The two NASA satellites now in the works will provide additional space weather stations--temporarily. The first one, called Wind, was launched last year. In 1997 it is scheduled to settle into orbit around the L1 point, a point 1 million miles from Earth at which the planet’s gravity is precisely canceled by the sun’s. Tagging along with Earth around the sun, the satellite will always remain between the two. At that distance, it will intercept an oncoming CME about one hour before the blob reaches Earth’s magnetosphere.
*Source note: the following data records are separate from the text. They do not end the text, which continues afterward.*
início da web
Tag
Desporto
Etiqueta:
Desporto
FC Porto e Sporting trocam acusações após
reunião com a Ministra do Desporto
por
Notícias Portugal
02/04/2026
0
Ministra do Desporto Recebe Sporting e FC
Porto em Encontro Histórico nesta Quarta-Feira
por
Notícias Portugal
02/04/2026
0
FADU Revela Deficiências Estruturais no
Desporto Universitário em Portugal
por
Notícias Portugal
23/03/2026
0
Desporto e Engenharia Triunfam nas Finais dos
It will measure the CME’s density, velocity, and magnetic field.

Wind is only a research satellite, though, not a weather- forecasting satellite; it will function for only a year, and it will send data back to Earth for only two hours each day. Any CME that happens to blow by outside that time window will plow into Earth before Wind has had a chance to warn of its arrival. A second satellite, the Advanced Composition Explorer, will join Wind at the L1 point later in 1997, and it will provide 24-hour-a-day data on the solar wind. That will at last allow Hildner and other researchers to try their hand at making reliable forecasts of geomagnetic storms. But ACE will have only a three-year life. After that, says Hildner, we’re in the dark again.

There are no plans in the works for a satellite to replace ACE; there are no plans to establish the National Space Weather Service that Hildner and other space physicists dream of and say they are ready to make work. There are many more pressing demands on the nation and on the federal budget. On the other hand, that calculus could change. If a large blob of hot plasma were to blow in from the sun with a south-pointing magnetic field; if the aurora were to swell as far south as Georgia once again; and if the lights were to go out this time not just in Quebec but all over the northeastern United States as well, that calculus could change in a day.